Sewer lines in Jackson County are about to get an overhaul the likes of which they've never seen, thanks to a $400,000 grant Tuckaseigee Water and Sewer Authority recently received from the N.C. Rural Economic Development Center.

"This is the most this community has ever spent to rehabilitate its sewer lines," said TWSA director Hugh Montgomery.

The grant dollars come from Clean Water Bonds state citizens passed in 1998. The money will be used to clean out and patch up pipes that carry wastewater through Sylva's downtown and from Cullowhee to TWSA's Treatment Plant No. 1 on North River Road.

TWSA received the grant during the next-to-last funding cycle such allocations were available.

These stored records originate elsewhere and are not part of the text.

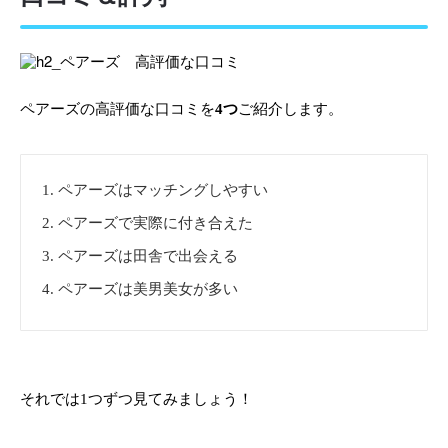
ペアーズの高評価な口コミを
4つ
ご紹介します。
ペアーズはマッチングしやすい
ペアーズで実際に付き合えた
ペアーズは田舎で出会える
ペアーズは美男美女が多い
それでは1つずつ見てみましょう！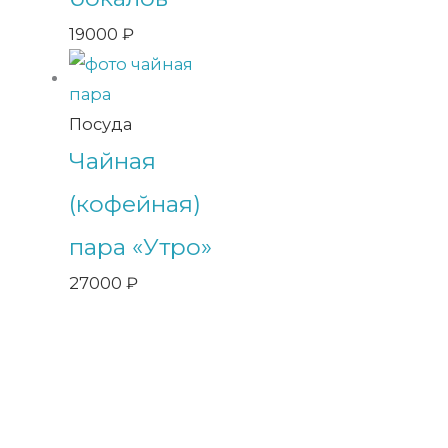
19000
₽
Посуда
Чайная
(кофейная)
пара «Утро»
27000
₽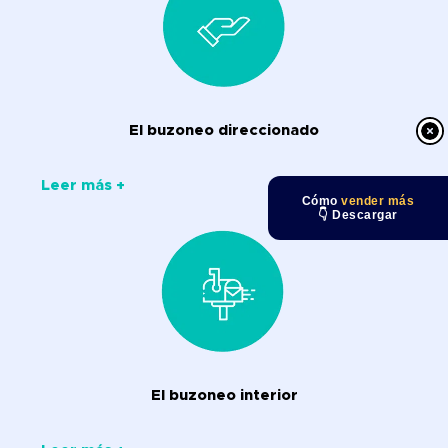
El buzoneo direccionado
Leer más +
Cómo
vender más
👇 Descargar
El buzoneo interior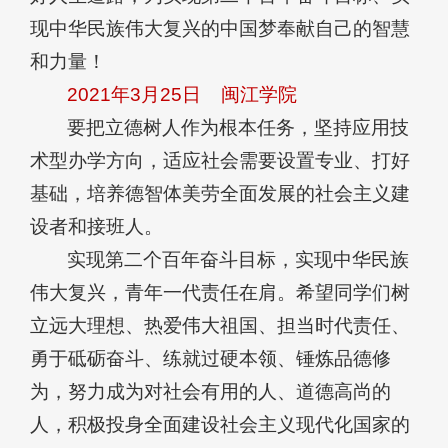
现中华民族伟大复兴的中国梦奉献自己的智慧
和力量！
2021年3月25日
闽江学院
要把立德树人作为根本任务，坚持应用技
术型办学方向，适应社会需要设置专业、打好
基础，培养德智体美劳全面发展的社会主义建
设者和接班人。
实现第二个百年奋斗目标，实现中华民族
伟大复兴，青年一代责任在肩。希望同学们树
立远大理想、热爱伟大祖国、担当时代责任、
勇于砥砺奋斗、练就过硬本领、锤炼品德修
为，努力成为对社会有用的人、道德高尚的
人，积极投身全面建设社会主义现代化国家的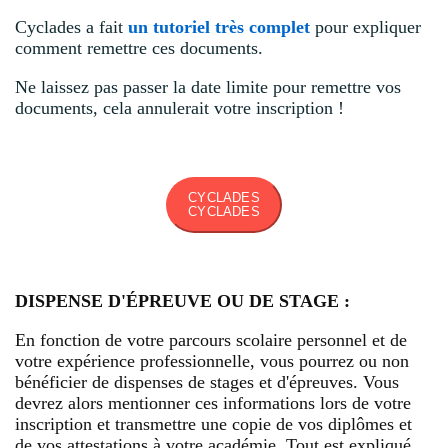
Cyclades a fait
un tutoriel très complet
pour expliquer
comment remettre ces documents.
Ne laissez pas passer la date limite pour remettre vos
documents, cela annulerait votre inscription !
CYCLADES
CYCLADES
DISPENSE D'ÉPREUVE OU DE STAGE :
En fonction de votre parcours scolaire personnel et de
votre expérience professionnelle, vous pourrez ou non
bénéficier de dispenses de stages et d'épreuves. Vous
devrez alors mentionner ces informations lors de votre
inscription et transmettre une copie de vos diplômes et
de vos attestations à votre académie. Tout est expliqué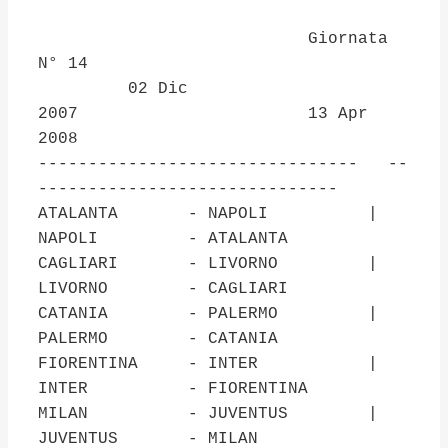
Giornata
N° 14
02 Dic
2007 13 Apr
2008
-------------------------------- --
------------------------------
ATALANTA - NAPOLI |
NAPOLI - ATALANTA
CAGLIARI - LIVORNO |
LIVORNO - CAGLIARI
CATANIA - PALERMO |
PALERMO - CATANIA
FIORENTINA - INTER |
INTER - FIORENTINA
MILAN - JUVENTUS |
JUVENTUS - MILAN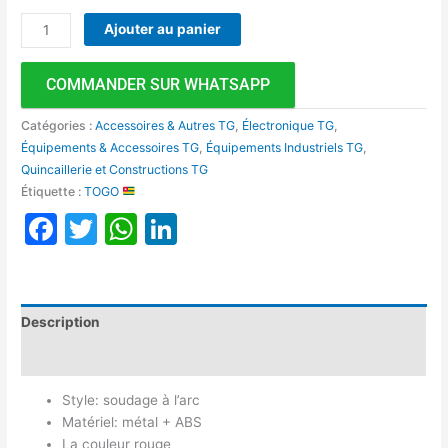
Ajouter au panier
COMMANDER SUR WHATSAPP
Catégories :
Accessoires & Autres TG
,
Électronique TG
,
Équipements & Accessoires TG
,
Équipements Industriels TG
,
Quincaillerie et Constructions TG
Étiquette :
TOGO
Facebook
Twitter
WhatsApp
LinkedIn
Description
Avis (0)
Style: soudage à l’arc
Matériel: métal + ABS
La couleur rouge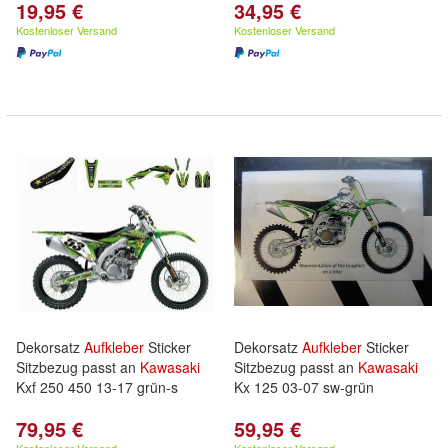
19,95 €
34,95 €
Kostenloser Versand
Kostenloser Versand
Dekorsatz
Aufkleber
Sticker
Dekorsatz
Aufkleber
Sticker
Sitzbezug passt an
Kawasaki
Sitzbezug passt an
Kawasaki
Kxf 250 450 13-17 grün-s
Kx 125 03-07 sw-grün
79,95 €
59,95 €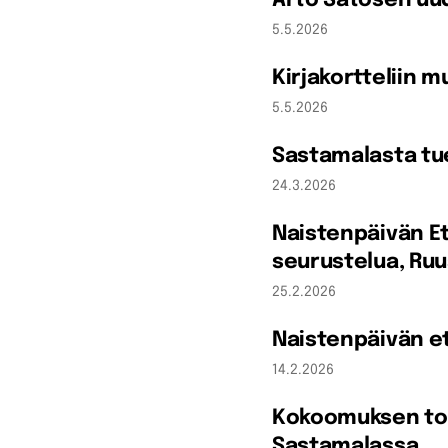
Arto Satosen uud
5.5.2026
Kirjakortteliin
5.5.2026
Sastamalasta tu
24.3.2026
Naistenpäivän Et
seurustelua, Ruu
25.2.2026
Naistenpäivän et
14.2.2026
Kokoomuksen toim
Sastamalassa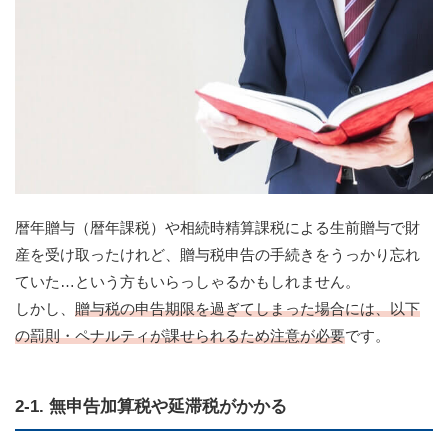
暦年贈与（暦年課税）や相続時精算課税による生前贈与で財
産を受け取ったけれど、贈与税申告の手続きをうっかり忘れ
ていた…という方もいらっしゃるかもしれません。
しかし、
贈与税の申告期限を過ぎてしまった場合には、以下
の罰則・ペナルティが課せられるため注意が必要
です。
2-1. 無申告加算税や延滞税がかかる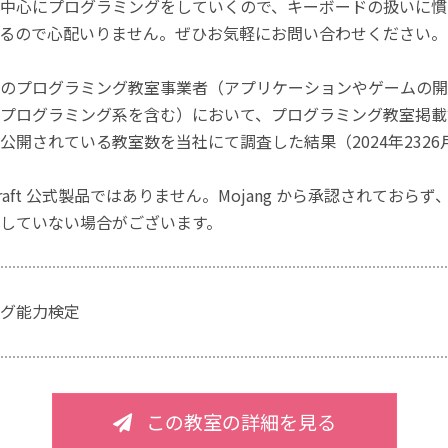
中心にプログラミングをしていくので、キーボードの扱いに慣
るので心配いりません。ぜひお気軽にお問い合わせください。
のプログラミング教室事業者（アプリケーションやゲームの開
プログラミング系を含む）において、プログラミング教室掲載数
公開されている教室数を当社にて調査した結果（2024年2326
craft 公式製品ではありません。Mojang から承認されておら
していない場合がございます。
グ能力検定
この教室の詳細を見る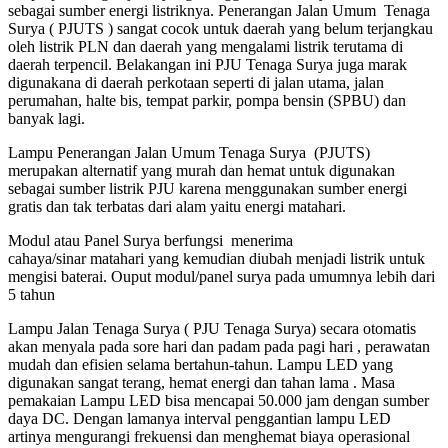
sebagai sumber energi listriknya. Penerangan Jalan Umum Tenaga
Surya ( PJUTS ) sangat cocok untuk daerah yang belum terjangkau
oleh listrik PLN dan daerah yang mengalami listrik terutama di
daerah terpencil. Belakangan ini PJU Tenaga Surya juga marak
digunakana di daerah perkotaan seperti di jalan utama, jalan
perumahan, halte bis, tempat parkir, pompa bensin (SPBU) dan
banyak lagi.
Lampu Penerangan Jalan Umum Tenaga Surya (PJUTS)
merupakan alternatif yang murah dan hemat untuk digunakan
sebagai sumber listrik PJU karena menggunakan sumber energi
gratis dan tak terbatas dari alam yaitu energi matahari.
Modul atau Panel Surya berfungsi menerima
cahaya/sinar matahari yang kemudian diubah menjadi listrik untuk
mengisi baterai. Ouput modul/panel surya pada umumnya lebih dari
5 tahun
Lampu Jalan Tenaga Surya ( PJU Tenaga Surya) secara otomatis
akan menyala pada sore hari dan padam pada pagi hari , perawatan
mudah dan efisien selama bertahun-tahun. Lampu LED yang
digunakan sangat terang, hemat energi dan tahan lama . Masa
pemakaian Lampu LED bisa mencapai 50.000 jam dengan sumber
daya DC. Dengan lamanya interval penggantian lampu LED
artinya mengurangi frekuensi dan menghemat biaya operasional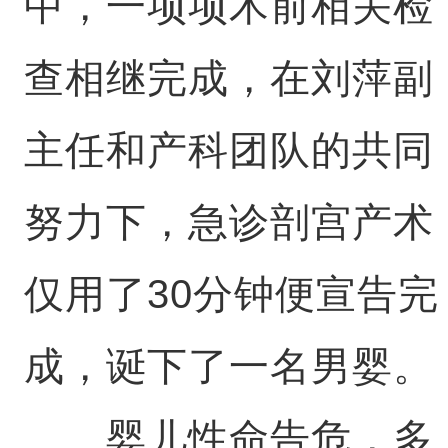
中，一项项术前相关检
查相继完成，在刘萍副
主任和产科团队的共同
努力下，急诊剖宫产术
仅用了30分钟便宣告完
成，诞下了一名男婴。
婴儿性命告危，多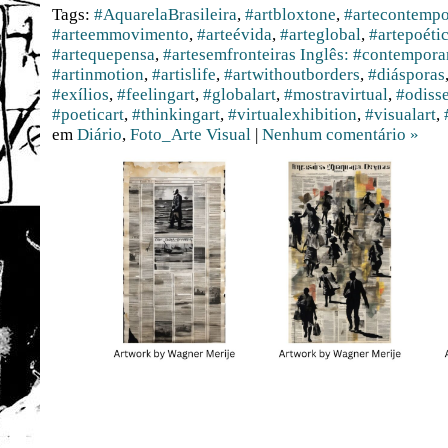
Tags:
#AquarelaBrasileira
,
#artbloxtone
,
#artecontemp
#arteemmovimento
,
#arteévida
,
#arteglobal
,
#artepoéti
#artequepensa
,
#artesemfronteiras Inglês: #contempora
#artinmotion
,
#artislife
,
#artwithoutborders
,
#diásporas
#exílios
,
#feelingart
,
#globalart
,
#mostravirtual
,
#odisse
#poeticart
,
#thinkingart
,
#virtualexhibition
,
#visualart
,
em
Diário
,
Foto_Arte Visual
|
Nenhum comentário »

"We were down on the wire to try to get access to these funds," said Montgomery, noting that grants for water system improvements have slowly dried up since the 1980s. When the federal Clean Water Act  was passed in 1972, he said, it was easy to get federal dollars for sewer projects, but ever since, funding sources have become more and more limited.

"While these things were put in the ground in the '60s and '70s with federal money, the maintenance of them is pretty much going to fall on the backs of local people," Montgomery said. Grants currently available almost always require some sort of match with local funds, he said.

TWSA will put up a match of $600,000 for the sewer line upgrade, a "infiltration and inflow" project that aims to keep wastewater inside the pipes, and everything else out.

"There's some holes in our lines. There's a lot of water getting in our lines," Montgomery said.

Work is already under way on Mill Street in downtown Sylva to clean 2,400 feet of 8-inch sewage pipe. TWSA employees have pulled out about a ton of gravel from the system, and are beginning to send television cameras inside to see places where pipe joints have settled or separated, Montgomery said.

That work is leading up to a total rehabilitation of the line next summer, a project that is expected to take up to $300,000 of funds. While TWSA employees are doing the bulk of the prep work for the improvements, an engineer is expected to be selected by March to take over, with a construction contract awarded by June, and work completed by September.

The nearly six miles of 24-inch line that runs between Cullowheee and the treatment plant located halfway between Webster and Dillsboro is the project's other target. TWSA workers have installed flow meters on the pipe and are monitoring them closely to see where water's getting in or out, Montgomery said.

An engineer for that section's rehabilitation should be selected by next September, with bids going out in March 2006, and work completed by June of that year.

That portion of the project will also include installation of two siphons to increase flow capacity at points where the line crosses the Tuckaseigee River, Montgomery said.

Both sets of improvements are long overdue, Montgomery said, but since "there's nothing sexy about a sewer line," wastewater problems tend to take the back burner to more popular issues. Municipalities across the state are facing similar upkeep problems due to years of wastewater system neglect, he said.

"These lines are living, breathing things in that there's always flow in them," Montgomery said. "We have to take care of them, for our kids and grandkids both."